Transit Rider Representation on Public Transit Boards
“Because many on [transit] boards tend to be car drivers, they really haven’t internalized what it means to be a transit rider. Those decisions determine whether you as a transit rider are going to be able to keep a job, going to be able to continue to be a caregiver, going to be able to continue to go to school.” – Judy, Washington nondriver
Disability Rights Washington is continuing to champion legislation that would add transit rider representation to transit agency boards. Nobody wants transit to succeed more than the people who rely on it day in and day out, but our voices are continually left out of decision-making processes.
In Washington, a Public Transit Benefit Areas (PTBA) is a governing body established by state code to create and run transit agencies. Thirty-one out of Washington State’s 38 Transit agencies are governed under the PTBA structure. By Washington state law, these transit agency boards are composed of local elected officials, many of which don’t often ride transit. While many transit agencies support citizen advisory committees (CACs) for community member input, there is no assurance that community feedback will be incorporated into decision-making. Our proposed legislation would amend Washington state law to allow PTBAs to appoint two voting members to their governing boards, one who is transit-reliant and one from an organization that serves transit-reliant communities.
Read more about why we support this legislation in this Op-Ed in the Urbanist.
Ending Exclusionary Employment Practices with Unnecessary Driver License Requirements
“We know how to reliably get ourselves places, if you put us in a city that has accessible transportation. We manage it. And even those who may not have the best transportation like public transit. They also manage it sometimes. It is unfair to blanket cars as the only reliable means of transportation.” – Dwayne, Washington nondriver
We are proposing legislation to extend that protection to all job seekers and prohibit all employers from requiring driver’s licenses for jobs when driving is not an essential job function. This will build on the executive orders Governor Inslee signed banning unnecessary driver’s license requirements for state government jobs as part of a package to increase employment opportunities for people with disabilities and others who have been excluded by systemic barriers.

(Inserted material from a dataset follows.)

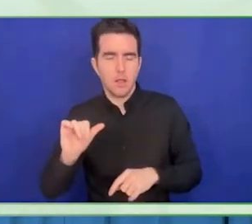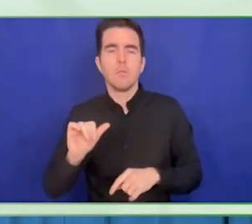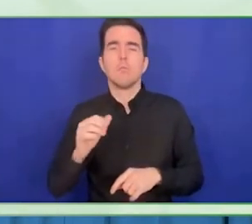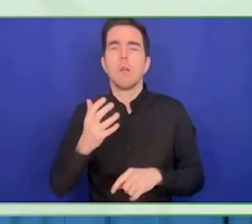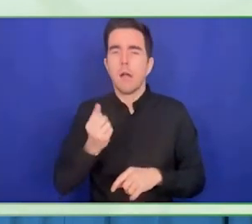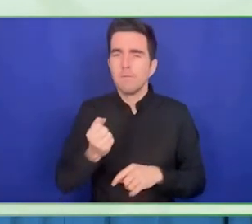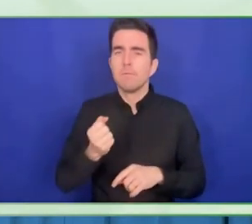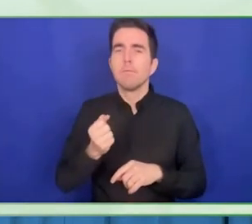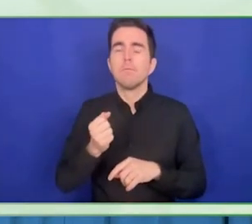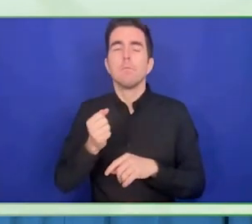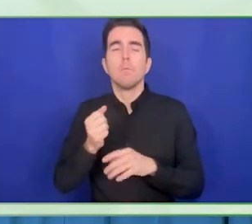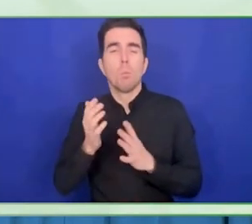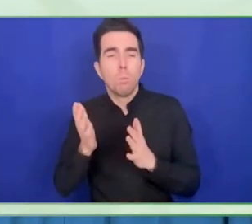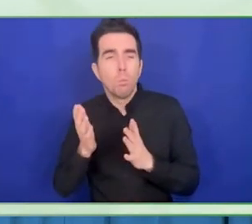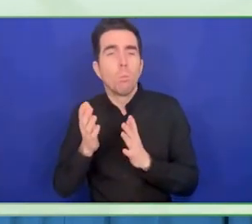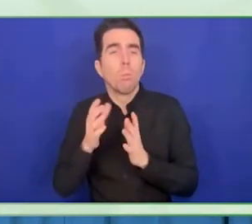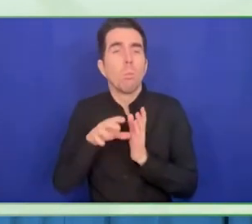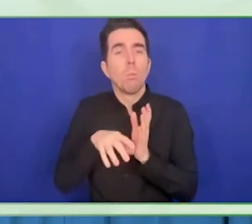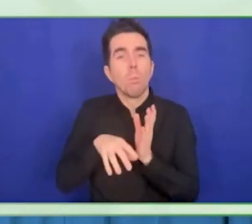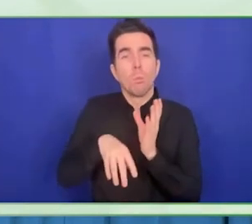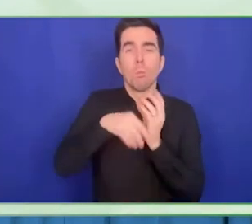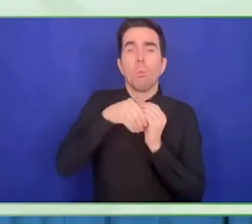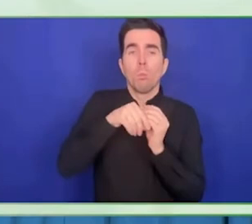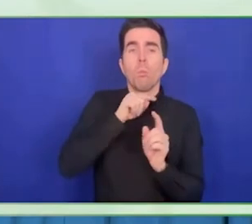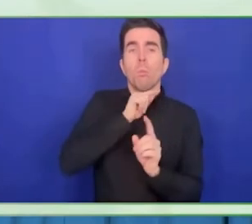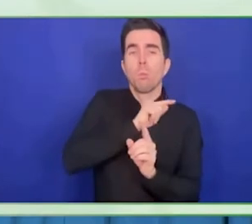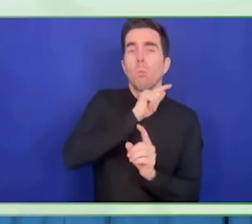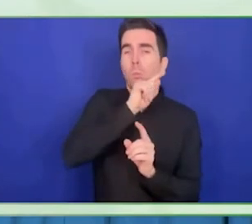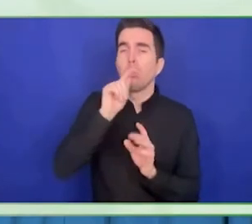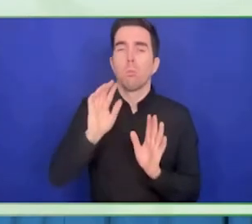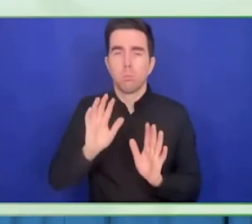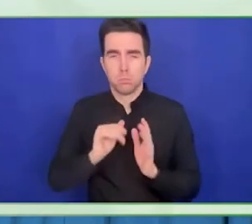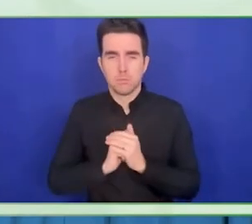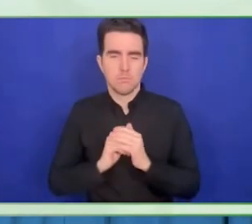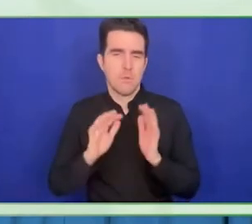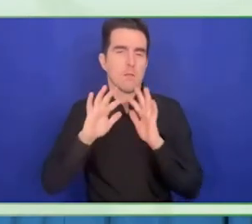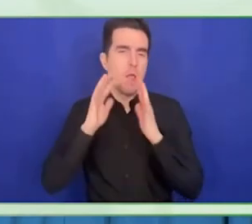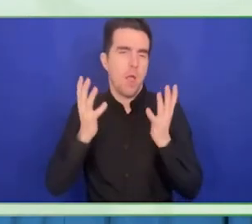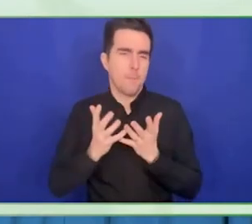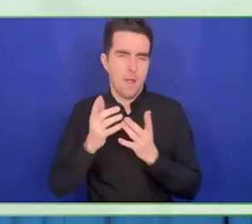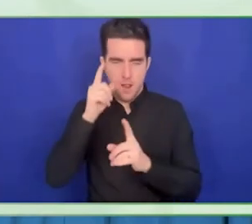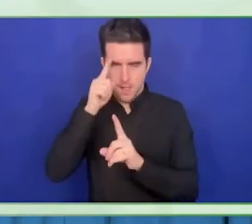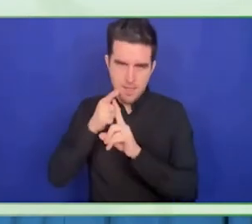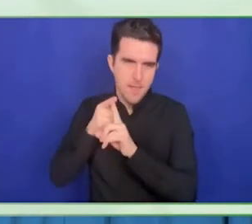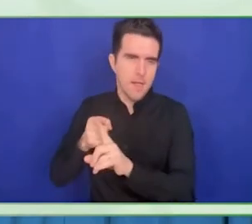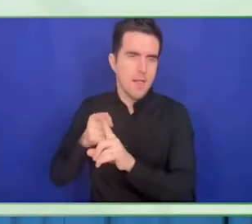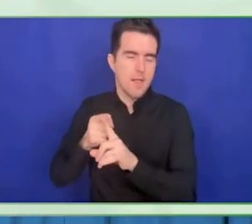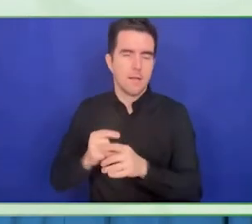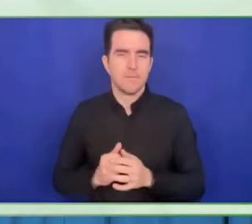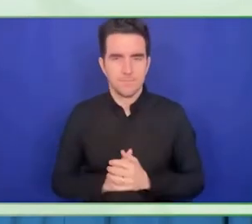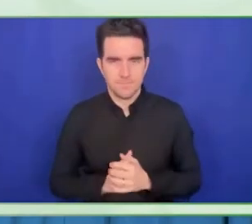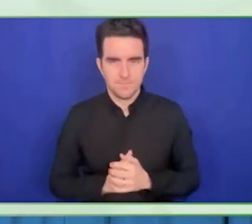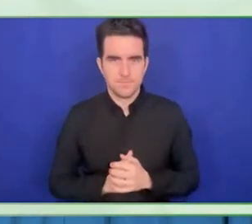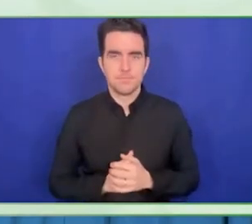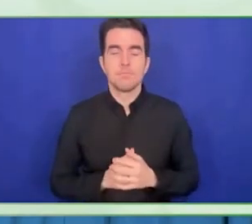supporting initiatives that has the potential to be leveraged or sustain, or even change the system itself.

Thirty percent of Washington residents do not have a driver’s license. People with disabilities are four times more likely to not drive a car, two to three times more likely to live in a zero-vehicle household, and a third less likely to be employed. People without driver licenses, regardless of disability status, are more likely to be black, indigenous and people of color. Yet a driver’s license requirement is often the default in job descriptions or used as a “just in case” qualification on the chance an employee is asked to perform a task outside of their job duties. As we know from our own experiences, unnecessary driver’s license requirements reject qualified disabled and BIPOC candidates while dissuading others from applying altogether.